Arduino PID leaving me with dead 0's

Hi,

I'm trying to construct something useful with PID tuning, that's when I found the PID library.

The problem I'm encountering is that it's leaving me with an output value of 0.00. "IE not doing anything"

Does anybody want to shed some light on the situation?

/********************************************************
 * PID Basic Example
 * Reading analog input A0 to control analog PWM output 5
 ********************************************************/

#include <PID_v1.h>

//Define Variables we'll be connecting to
double Setpoint, Input, Output;

//Specify the links and initial tuning parameters
PID myPID(&Input, &Output, &Setpoint,2,5,1, DIRECT);

int sens;

void setup()
{
  //initialize the variables we're linked to
  Input = analogRead(A0);
  sens = analogRead(A4);

  //turn the PID on
  myPID.SetMode(AUTOMATIC);
}

void loop()
{
  sens = analogRead(A4);
  Setpoint = (sens\4);
  Input = analogRead(A0);
  myPID.Compute();
  analogWrite(5,Output);
}

  Setpoint = (sens\4); what's that doing?

J-M-L:
  Setpoint = (sens\4); what's that doing?

Generating a compiler error:

sketch_feb09a:29: error: stray '' in program
sketch_feb09a.ino: In function 'void loop()':
sketch_feb09a:29: error: expected `)' before numeric constant

You may be interested in my PID explorations, and particularly in my latest contribution in Reply #175 :slight_smile:

...R

Does anybody want to shed some light on the situation?

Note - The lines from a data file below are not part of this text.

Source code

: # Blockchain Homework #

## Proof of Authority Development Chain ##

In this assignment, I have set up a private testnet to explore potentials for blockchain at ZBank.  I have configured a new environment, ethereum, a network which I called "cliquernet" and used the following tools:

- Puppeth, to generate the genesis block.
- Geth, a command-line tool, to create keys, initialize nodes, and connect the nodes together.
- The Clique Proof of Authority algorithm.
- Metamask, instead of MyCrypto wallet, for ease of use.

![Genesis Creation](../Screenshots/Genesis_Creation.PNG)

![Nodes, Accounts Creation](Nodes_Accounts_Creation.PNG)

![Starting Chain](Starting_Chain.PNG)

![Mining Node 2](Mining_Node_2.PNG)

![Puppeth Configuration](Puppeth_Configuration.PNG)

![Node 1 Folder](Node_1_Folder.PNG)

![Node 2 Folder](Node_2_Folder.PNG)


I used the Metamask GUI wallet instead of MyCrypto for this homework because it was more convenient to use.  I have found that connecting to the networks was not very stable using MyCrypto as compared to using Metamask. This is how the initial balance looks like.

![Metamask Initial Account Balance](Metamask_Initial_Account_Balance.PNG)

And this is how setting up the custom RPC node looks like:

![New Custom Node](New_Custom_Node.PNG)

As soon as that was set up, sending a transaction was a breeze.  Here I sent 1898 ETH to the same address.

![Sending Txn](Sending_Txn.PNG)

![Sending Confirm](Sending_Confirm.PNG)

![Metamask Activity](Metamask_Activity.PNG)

You might take a moment to explain what the Arduino is connected to, and what your code is supposed to do.

J-M-L:

  Setpoint = (sens\4);

what's that doing?

Dividing by four"4", to represent a output format when done. Instead of 0-1023, we need 0-255 for the output.

PaulS:
Generating a compiler error:

How did you bring this out to light?

jremington:
You might take a moment to explain what the Arduino is connected to, and what your code is supposed to do.

I'm going to regulate a butterfly valve from a pot-meter(A4), and a sensor is attached to the valve itself.(A0)

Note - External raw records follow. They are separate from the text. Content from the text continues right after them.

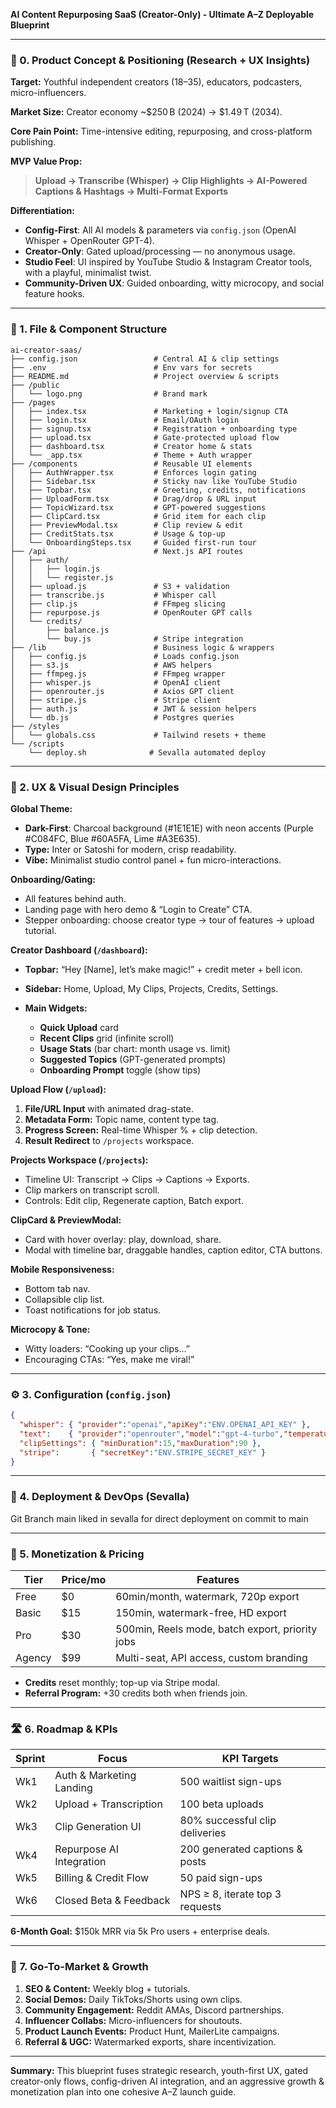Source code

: **AI Content Repurposing SaaS (Creator-Only) - Ultimate A–Z Deployable Blueprint**

---

### 🌟 0. Product Concept & Positioning (Research + UX Insights)

**Target:** Youthful independent creators (18–35), educators, podcasters, micro-influencers.

**Market Size:** Creator economy \~\$250 B (2024) → \$1.49 T (2034).

**Core Pain Point:** Time-intensive editing, repurposing, and cross-platform publishing.

**MVP Value Prop:**

> **Upload → Transcribe (Whisper) → Clip Highlights → AI-Powered Captions & Hashtags → Multi-Format Exports**

**Differentiation:**

* **Config-First**: All AI models & parameters via `config.json` (OpenAI Whisper + OpenRouter GPT-4).
* **Creator-Only**: Gated upload/processing — no anonymous usage.
* **Studio Feel**: UI inspired by YouTube Studio & Instagram Creator tools, with a playful, minimalist twist.
* **Community-Driven UX**: Guided onboarding, witty microcopy, and social feature hooks.

---

### 📁 1. File & Component Structure

```
ai-creator-saas/
├── config.json                 # Central AI & clip settings
├── .env                        # Env vars for secrets
├── README.md                   # Project overview & scripts
├── /public
│   └── logo.png                # Brand mark
├── /pages
│   ├── index.tsx               # Marketing + login/signup CTA
│   ├── login.tsx               # Email/OAuth login
│   ├── signup.tsx              # Registration + onboarding type
│   ├── upload.tsx              # Gate-protected upload flow
│   ├── dashboard.tsx           # Creator home & stats
│   └── _app.tsx                # Theme + Auth wrapper
├── /components                 # Reusable UI elements
│   ├── AuthWrapper.tsx         # Enforces login gating
│   ├── Sidebar.tsx             # Sticky nav like YouTube Studio
│   ├── Topbar.tsx              # Greeting, credits, notifications
│   ├── UploadForm.tsx          # Drag/drop & URL input
│   ├── TopicWizard.tsx         # GPT-powered suggestions
│   ├── ClipCard.tsx            # Grid item for each clip
│   ├── PreviewModal.tsx        # Clip review & edit
│   ├── CreditStats.tsx         # Usage & top-up
│   └── OnboardingSteps.tsx     # Guided first-run tour
├── /api                        # Next.js API routes
│   ├── auth/
│   │   ├── login.js
│   │   └── register.js
│   ├── upload.js               # S3 + validation
│   ├── transcribe.js           # Whisper call
│   ├── clip.js                 # FFmpeg slicing
│   ├── repurpose.js            # OpenRouter GPT calls
│   └── credits/
│       ├── balance.js
│       └── buy.js              # Stripe integration
├── /lib                        # Business logic & wrappers
│   ├── config.js               # Loads config.json
│   ├── s3.js                   # AWS helpers
│   ├── ffmpeg.js               # FFmpeg wrapper
│   ├── whisper.js              # OpenAI client
│   ├── openrouter.js           # Axios GPT client
│   ├── stripe.js               # Stripe client
│   ├── auth.js                 # JWT & session helpers
│   └── db.js                   # Postgres queries
├── /styles
│   └── globals.css             # Tailwind resets + theme
└── /scripts
    └── deploy.sh              # Sevalla automated deploy
```

---

### 🎨 2. UX & Visual Design Principles

**Global Theme:**

* **Dark-First**: Charcoal background (#1E1E1E) with neon accents (Purple #C084FC, Blue #60A5FA, Lime #A3E635).
* **Type:** Inter or Satoshi for modern, crisp readability.
* **Vibe:** Minimalist studio control panel + fun micro-interactions.

**Onboarding/Gating:**

* All features behind auth.
* Landing page with hero demo & “Login to Create” CTA.
* Stepper onboarding: choose creator type → tour of features → upload tutorial.

**Creator Dashboard (`/dashboard`):**

* **Topbar:** “Hey \[Name], let’s make magic!” + credit meter + bell icon.
* **Sidebar:** Home, Upload, My Clips, Projects, Credits, Settings.
* **Main Widgets:**

  * **Quick Upload** card
  * **Recent Clips** grid (infinite scroll)
  * **Usage Stats** (bar chart: month usage vs. limit)
  * **Suggested Topics** (GPT-generated prompts)
  * **Onboarding Prompt** toggle (show tips)

**Upload Flow (`/upload`):**

1. **File/URL Input** with animated drag-state.
2. **Metadata Form:** Topic name, content type tag.
3. **Progress Screen:** Real-time Whisper % + clip detection.
4. **Result Redirect** to `/projects` workspace.

**Projects Workspace (`/projects`):**

* Timeline UI: Transcript → Clips → Captions → Exports.
* Clip markers on transcript scroll.
* Controls: Edit clip, Regenerate caption, Batch export.

**ClipCard & PreviewModal:**

* Card with hover overlay: play, download, share.
* Modal with timeline bar, draggable handles, caption editor, CTA buttons.

**Mobile Responsiveness:**

* Bottom tab nav.
* Collapsible clip list.
* Toast notifications for job status.

**Microcopy & Tone:**

* Witty loaders: “Cooking up your clips…”
* Encouraging CTAs: “Yes, make me viral!”

---

### ⚙️ 3. Configuration (`config.json`)

```json
{
  "whisper": { "provider":"openai","apiKey":"ENV.OPENAI_API_KEY" },
  "text":    { "provider":"openrouter","model":"gpt-4-turbo","temperature":0.7,"apiKey":"ENV.OPENROUTER_API_KEY","baseUrl":"https://openrouter.ai/api" },
  "clipSettings": { "minDuration":15,"maxDuration":90 },
  "stripe":       { "secretKey":"ENV.STRIPE_SECRET_KEY" }
}
```

---

### 🚀 4. Deployment & DevOps (Sevalla)

Git Branch main liked in sevalla for direct deployment on commit to main

---

### 💼 5. Monetization & Pricing

| Tier   | Price/mo | Features                                        |
| ------ | -------- | ----------------------------------------------- |
| Free   | \$0      | 60min/month, watermark, 720p export             |
| Basic  | \$15     | 150min, watermark-free, HD export               |
| Pro    | \$30     | 500min, Reels mode, batch export, priority jobs |
| Agency | \$99     | Multi-seat, API access, custom branding         |

* **Credits** reset monthly; top-up via Stripe modal.
* **Referral Program:** +30 credits both when friends join.

---

### 🛣️ 6. Roadmap & KPIs

| Sprint | Focus                    | KPI Targets                     |
| ------ | ------------------------ | ------------------------------- |
| Wk1    | Auth & Marketing Landing | 500 waitlist sign-ups           |
| Wk2    | Upload + Transcription   | 100 beta uploads                |
| Wk3    | Clip Generation UI       | 80% successful clip deliveries  |
| Wk4    | Repurpose AI Integration | 200 generated captions & posts  |
| Wk5    | Billing & Credit Flow    | 50 paid sign-ups                |
| Wk6    | Closed Beta & Feedback   | NPS ≥ 8, iterate top 3 requests |

**6-Month Goal:** \$150k MRR via 5k Pro users + enterprise deals.

---

### 🚀 7. Go-To-Market & Growth

1. **SEO & Content:** Weekly blog + tutorials.
2. **Social Demos:** Daily TikToks/Shorts using own clips.
3. **Community Engagement:** Reddit AMAs, Discord partnerships.
4. **Influencer Collabs:** Micro-influencers for shoutouts.
5. **Product Launch Events:** Product Hunt, MailerLite campaigns.
6. **Referral & UGC:** Watermarked exports, share incentivization.

---

**Summary:** This blueprint fuses strategic research, youth-first UX, gated creator-only flows, config-driven AI integration, and an aggressive growth & monetization plan into one cohesive A–Z launch guide.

Paul tends to be terse. \ is an escape sequence delimiter, / is divide.

It's also clear that the code you posted wasn't the code that gave you problems, because code that cannot compile cannot run.

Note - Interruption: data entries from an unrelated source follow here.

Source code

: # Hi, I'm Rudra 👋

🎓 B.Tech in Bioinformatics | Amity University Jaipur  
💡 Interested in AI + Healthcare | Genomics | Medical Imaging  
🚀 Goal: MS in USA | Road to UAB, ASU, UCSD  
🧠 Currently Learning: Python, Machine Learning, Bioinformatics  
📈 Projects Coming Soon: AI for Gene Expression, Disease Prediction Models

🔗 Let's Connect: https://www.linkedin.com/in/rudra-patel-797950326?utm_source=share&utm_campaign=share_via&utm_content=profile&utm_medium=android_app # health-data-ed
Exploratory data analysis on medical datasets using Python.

Dividing by four"4", to represent a output format when done. Instead of 0-1023, we need 0-255 for the output.

That would be an input value, not an output, and for PID, it is quite a bad idea to reduce the resolution of the input measurements, even if you coded the divide correctly.

For PID you would like the input measurements to have at least ten times the resolution of the output values.